VORLIEGENDER TEXT:
Arbeitslosigkeit in Ungarn

Vollbeschäftigung per Dekret

In Ungarn prahlt der rechtspopulistische Ministerpräsident Viktor Orbán mit einer sinkenden Arbeitslosenzahl. Doch die Statistik trügt. Die neuartigen Beschäftigungsprogramme der Regierung seien der Zwangsarbeit ähnlich, kritisieren Gewerkschaften.

András Csonka sieht angeschlagen aus. Er kommt trotzdem mehrmals in der Woche hierher, in dieses einfach eingerichtete Büro, um »die Situation zu besprechen«. Natürlich freut er sich, dass er endlich Feierabend hat und sich mit anderen Menschen in Ruhe unterhalten kann. Seine unruhigen Hände erzählen seine Geschichte mit. »Morgens um sechs geht es schon los, jeden Tag, montags bis freitags. Wir müssen sehr pünktlich sein und einsatzbereit, sonst gibt es Ärger und das Geld wird schnell gekürzt. Jeder von uns ist für zwei, drei, vier Straßen zuständig, je nachdem, wie lang die sind. Erst müssen die Grünanlagen gereinigt und der Müll entsorgt werden, dann kehren wir gründlich den Fahrbahnrand, wo die Fahrzeuge der Stadtverwaltung nicht rankommen. Oft machen wir auch den Bürgersteig sauber, obwohl es eigentlich nicht unsere Angelegenheit wäre. Aber Fragen oder Kommentare sind unerwünscht.«
Der 53jährige Csonka ist seit 2009 arbeitslos. Das Bauunternehmen, bei dem er als Maler eine Stelle hatte, musste infolge der Wirtschaftskrise Insolvenz anmelden. »In Ungarn werden kaum neue Wohnungen mehr gebaut, und auch saniert wird immer seltener. Die Menschen haben einfach kein Geld mehr«, stellt Csonka fest. Bis Anfang 2012 versuchte er vergeblich, eine neue Arbeit zu finden. Dann bekam er plötzlich einen Brief von der Kommunalverwaltung des 9. Budapester Bezirks, in dem er aufgefordert wurde, sich für ein neues Beschäftigungsprogramm anzumelden. Sonst stehe ihm gemäß den Bestimmungen des neuen Arbeitsgesetzbuchs der Anspruch auf Arbeitslosengeld nicht mehr zu, drohten die Behörden.

BEREITGESTELLTES MATERIAL:
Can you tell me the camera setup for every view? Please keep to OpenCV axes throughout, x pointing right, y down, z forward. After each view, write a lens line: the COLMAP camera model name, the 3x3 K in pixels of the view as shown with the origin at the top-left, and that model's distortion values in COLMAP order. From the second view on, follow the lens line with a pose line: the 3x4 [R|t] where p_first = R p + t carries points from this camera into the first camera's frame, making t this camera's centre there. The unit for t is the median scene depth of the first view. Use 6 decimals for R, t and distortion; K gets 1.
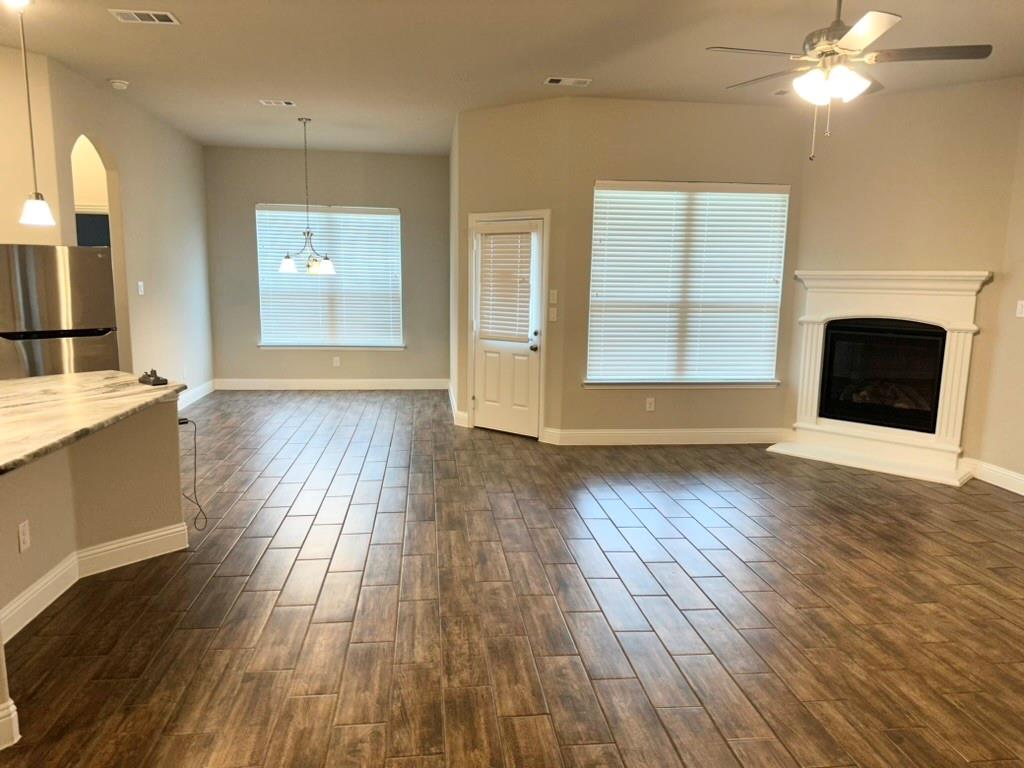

...

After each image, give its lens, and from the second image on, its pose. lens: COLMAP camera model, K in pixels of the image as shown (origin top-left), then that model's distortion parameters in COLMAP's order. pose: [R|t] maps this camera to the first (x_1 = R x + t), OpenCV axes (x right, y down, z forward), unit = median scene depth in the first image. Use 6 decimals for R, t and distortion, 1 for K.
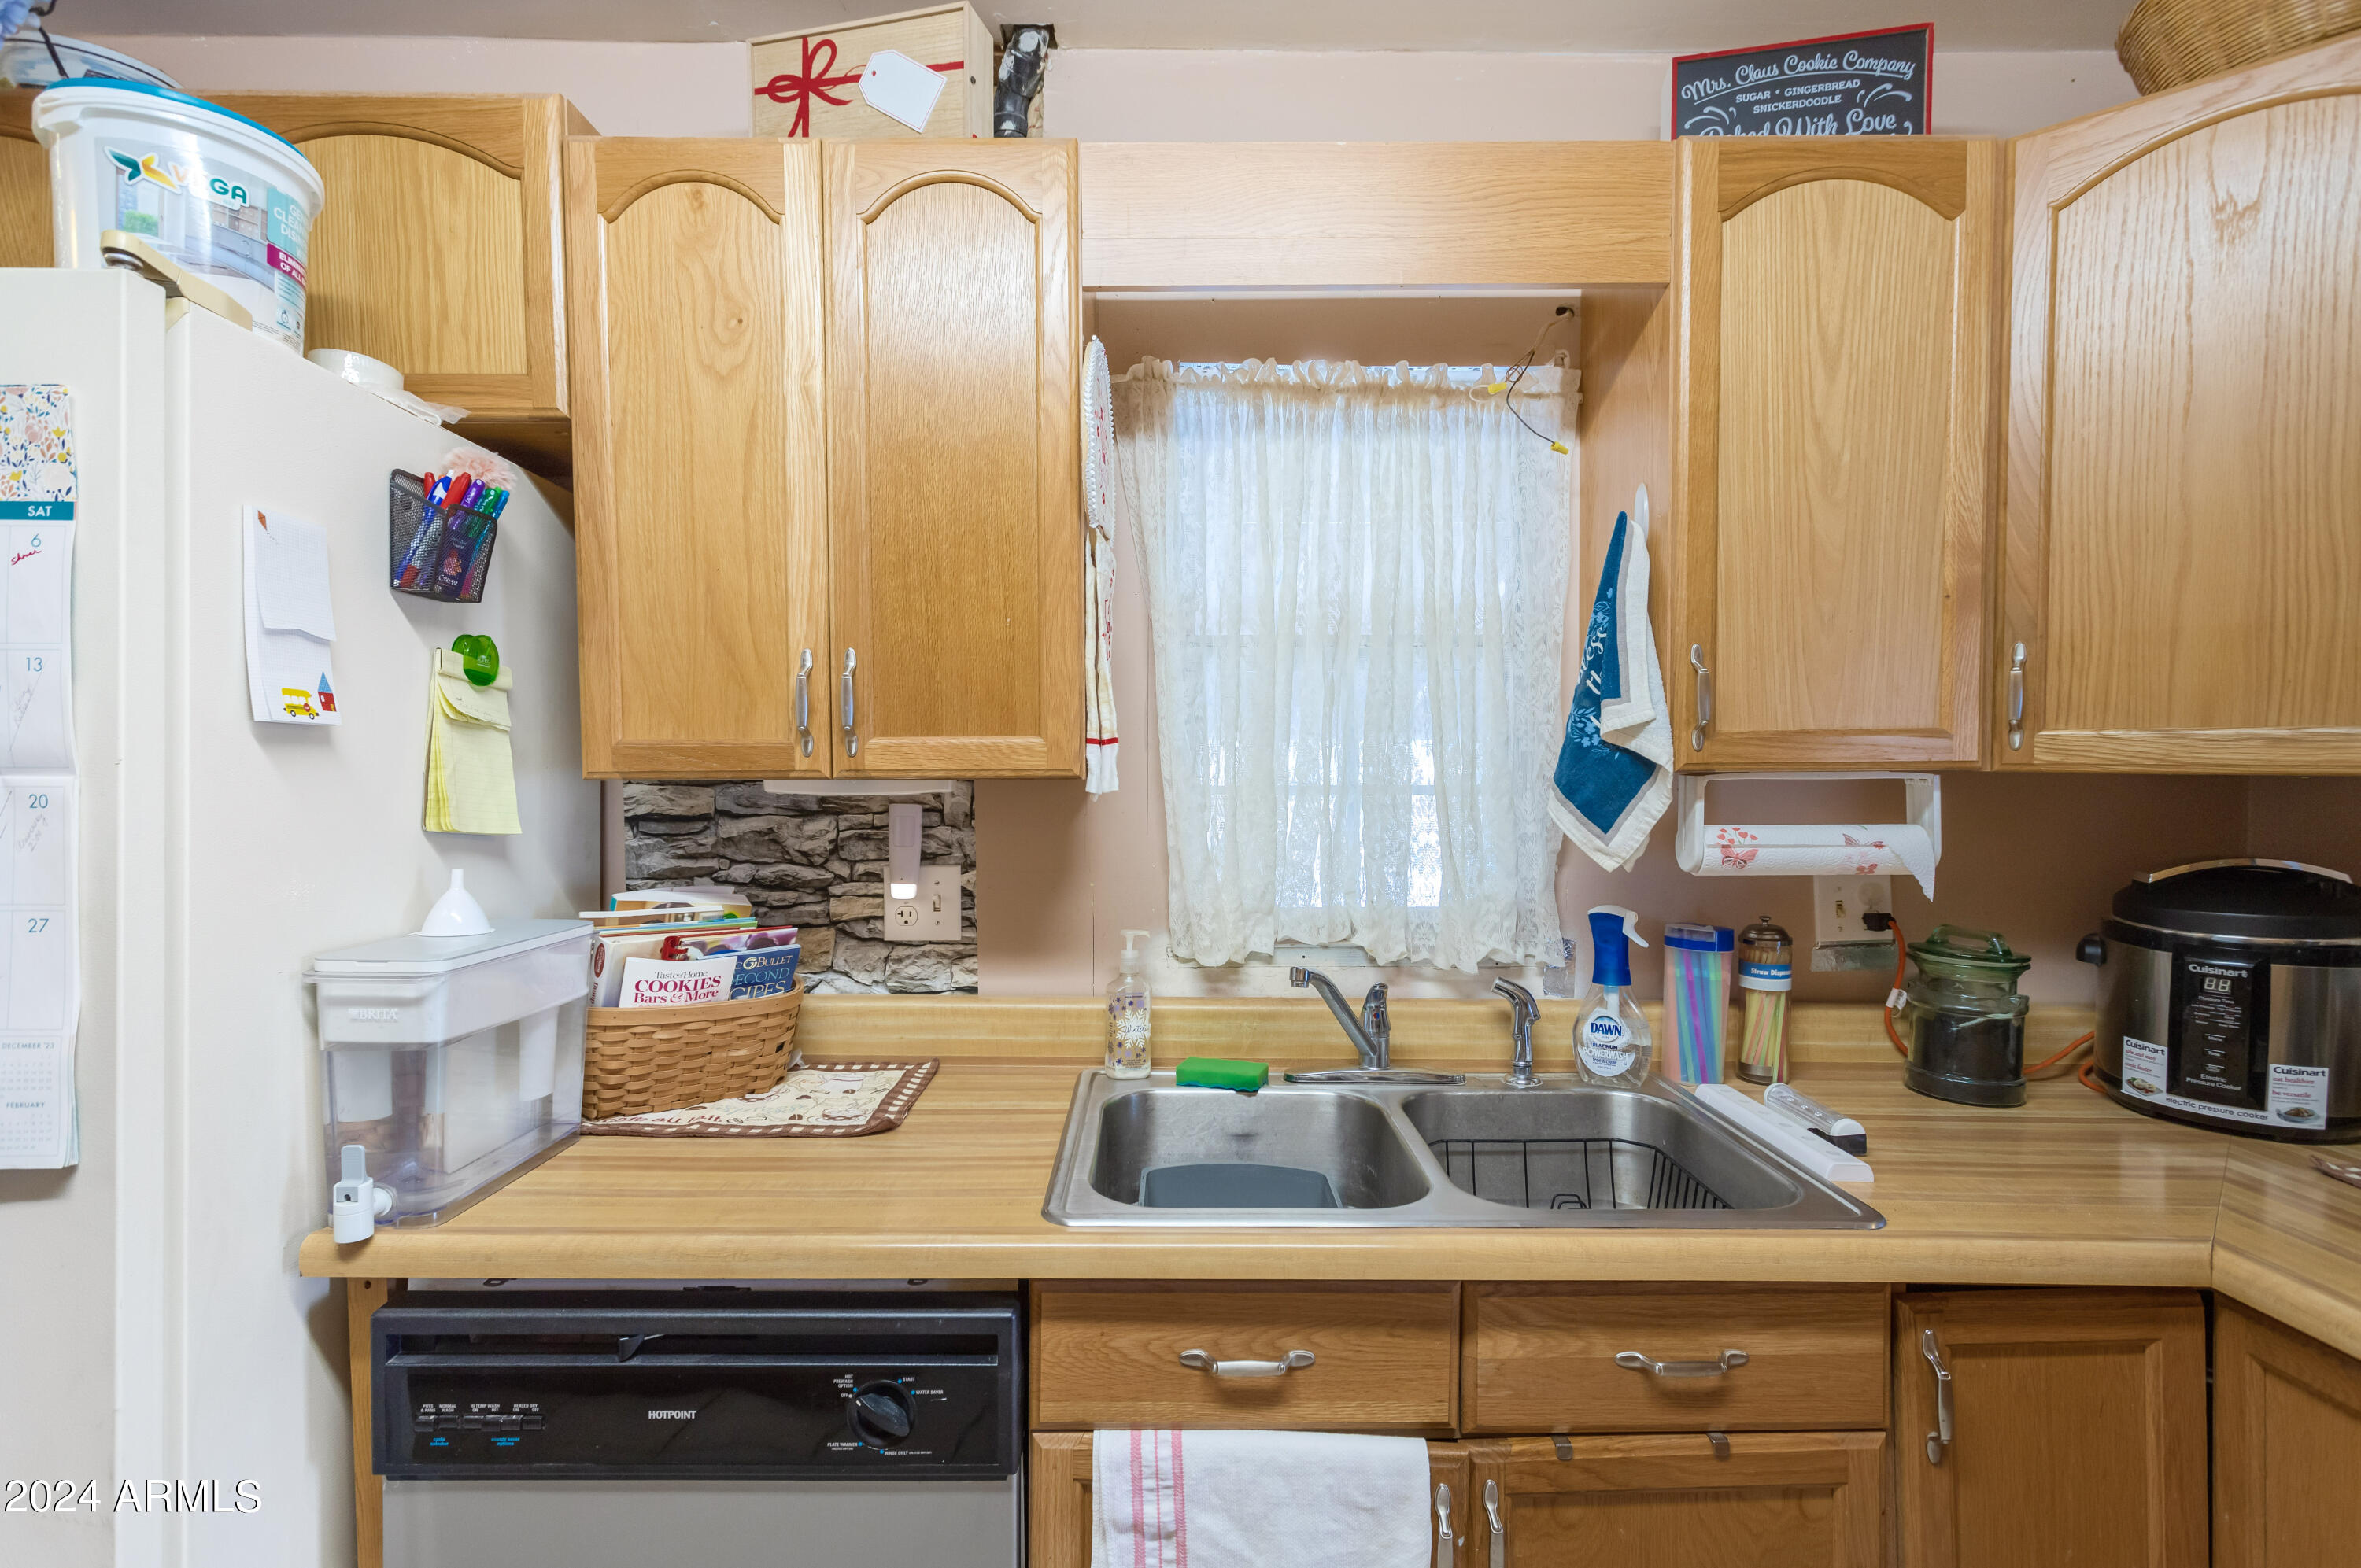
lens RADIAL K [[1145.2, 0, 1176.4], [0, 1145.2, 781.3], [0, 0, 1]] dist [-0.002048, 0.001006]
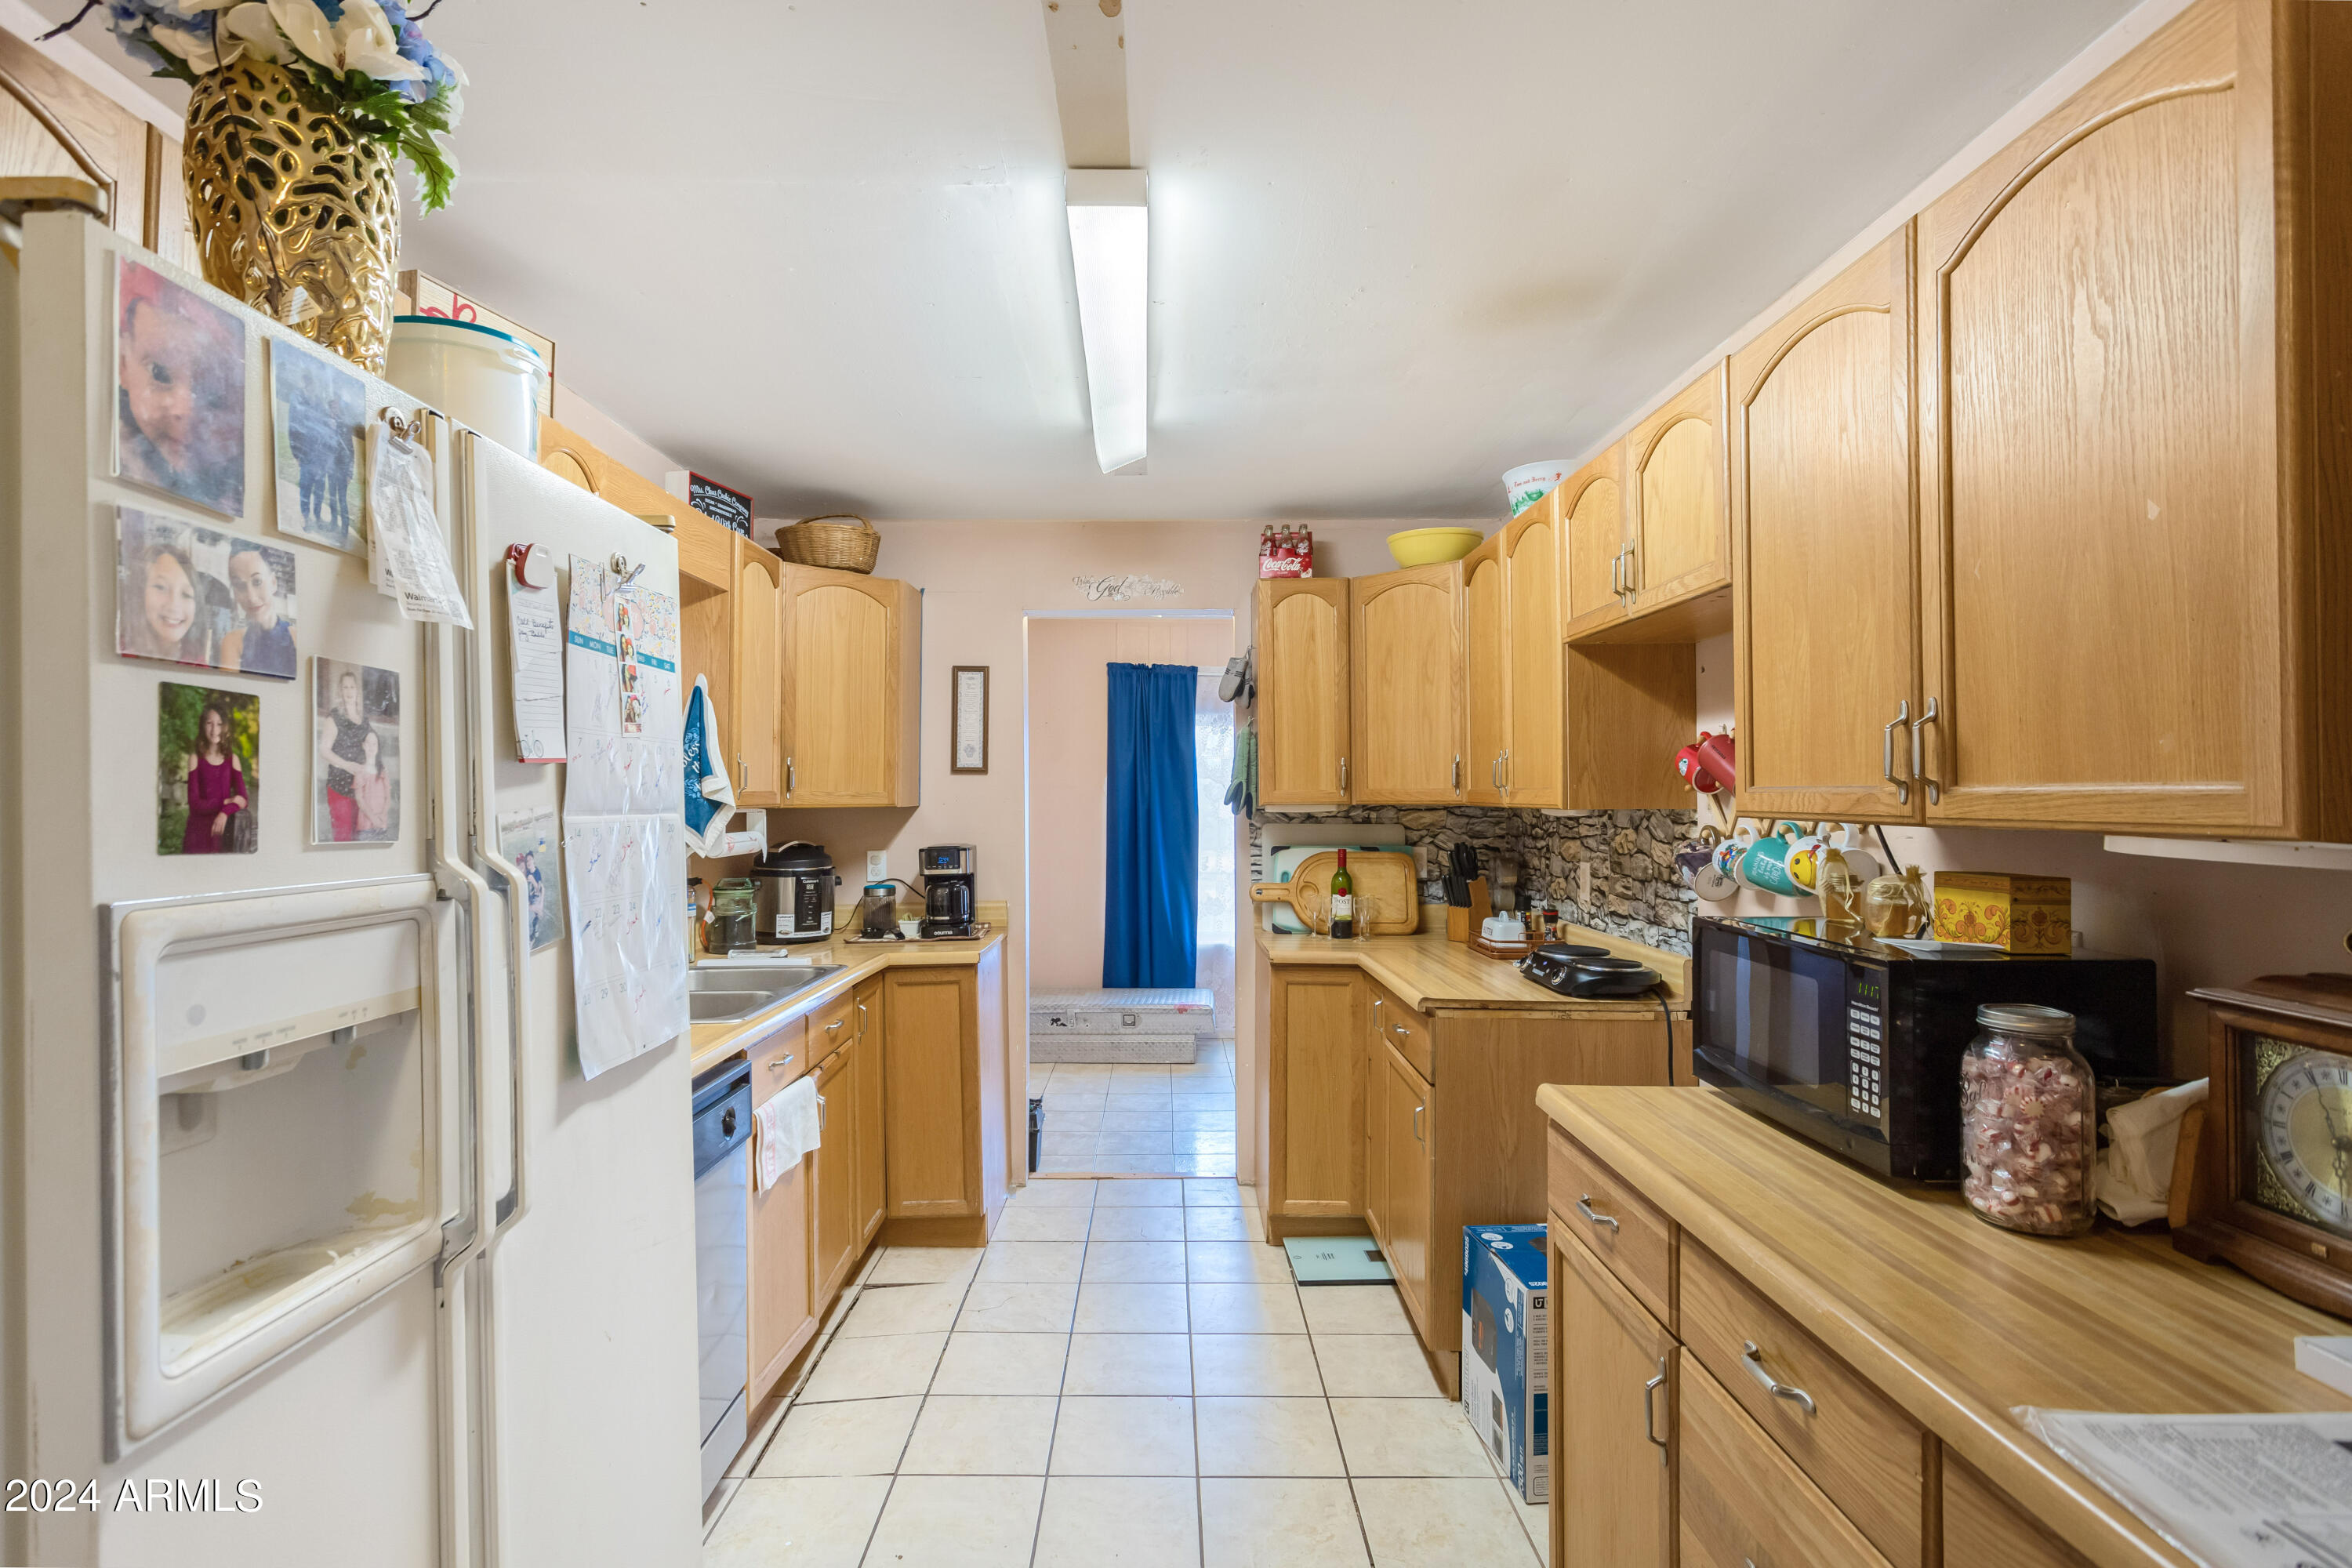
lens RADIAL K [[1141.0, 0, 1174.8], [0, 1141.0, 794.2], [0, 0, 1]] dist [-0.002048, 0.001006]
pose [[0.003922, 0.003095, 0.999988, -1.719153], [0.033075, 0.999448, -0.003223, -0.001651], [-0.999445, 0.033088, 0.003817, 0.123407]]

...

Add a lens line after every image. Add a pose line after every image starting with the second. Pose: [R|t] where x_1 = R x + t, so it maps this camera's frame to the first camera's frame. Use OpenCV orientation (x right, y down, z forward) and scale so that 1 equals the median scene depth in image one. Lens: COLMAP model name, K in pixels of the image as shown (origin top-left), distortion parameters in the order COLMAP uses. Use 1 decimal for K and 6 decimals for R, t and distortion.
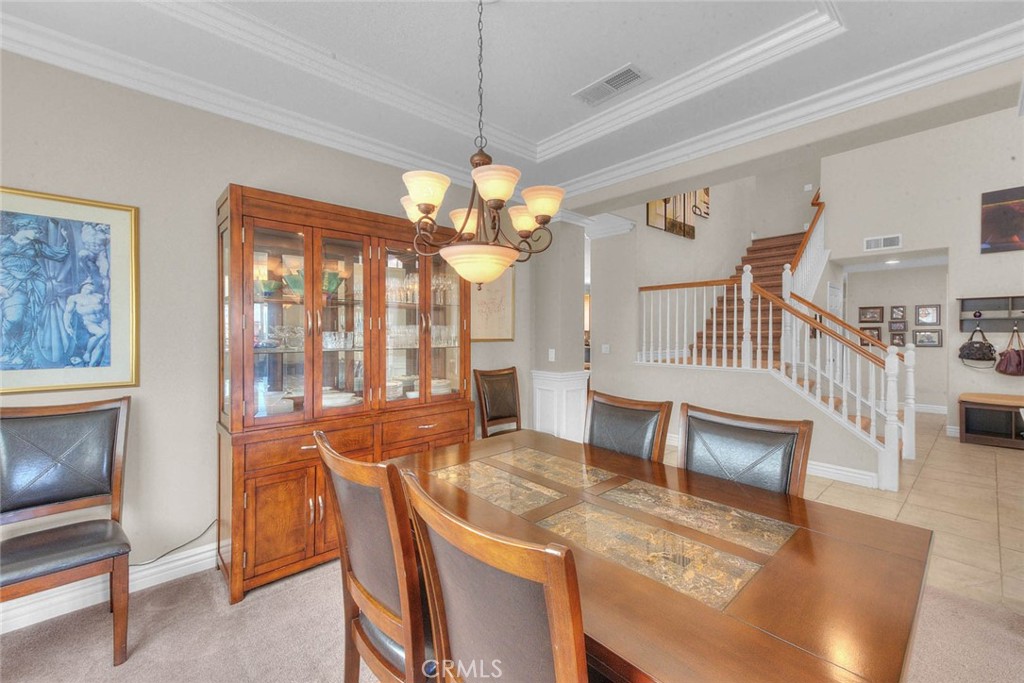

ÜBUNGSAUFGABEN:
1 - Seit welchem Jahr ist András Csonka laut dem Text über die Arbeitslosigkeit in Ungarn ohne Arbeit?
2 - Führe den Text über die Arbeitslosigkeit in Ungarn nach seinem letzten Satz weiter.
Das Material ist eigenständig und gehört nicht zum Text über die Arbeitslosigkeit in Ungarn.

ERGEBNISSE JE AUFGABE:
1 - Seit 2009.

2 -
Csonka hatte keine andere Wahl, als der Anweisung zu folgen. Er wurde in einem Büro der Bezirksverwaltung vorstellig und die Beamtin teilte ihm mit, dass es sich um eine staatlich unterstützte Ersatzbeschäftigung als Straßenreinigungskraft handle. Acht Stunden täglich, fünf Tage wöchentlich seien vorgesehen. Monatslohn: umgerechnet rund 150 Euro, weit unter dem gesetzlichen Mindestlohn. Tags darauf wurde ihm die Arbeitskleidung übergeben und ein »Sektor« zugeteilt. Es ging nicht gut. Immer wieder wurden Csonka und seine Kollegen für die kleinsten Fehler mit drastischen Kürzungen des Arbeitslosengeldes bestraft. Mal sei eine Zigarette am Straßenrand liegen geblieben, mal zeige er nicht genug Motivation, mal sei er fünf Minuten zu spät erschienen.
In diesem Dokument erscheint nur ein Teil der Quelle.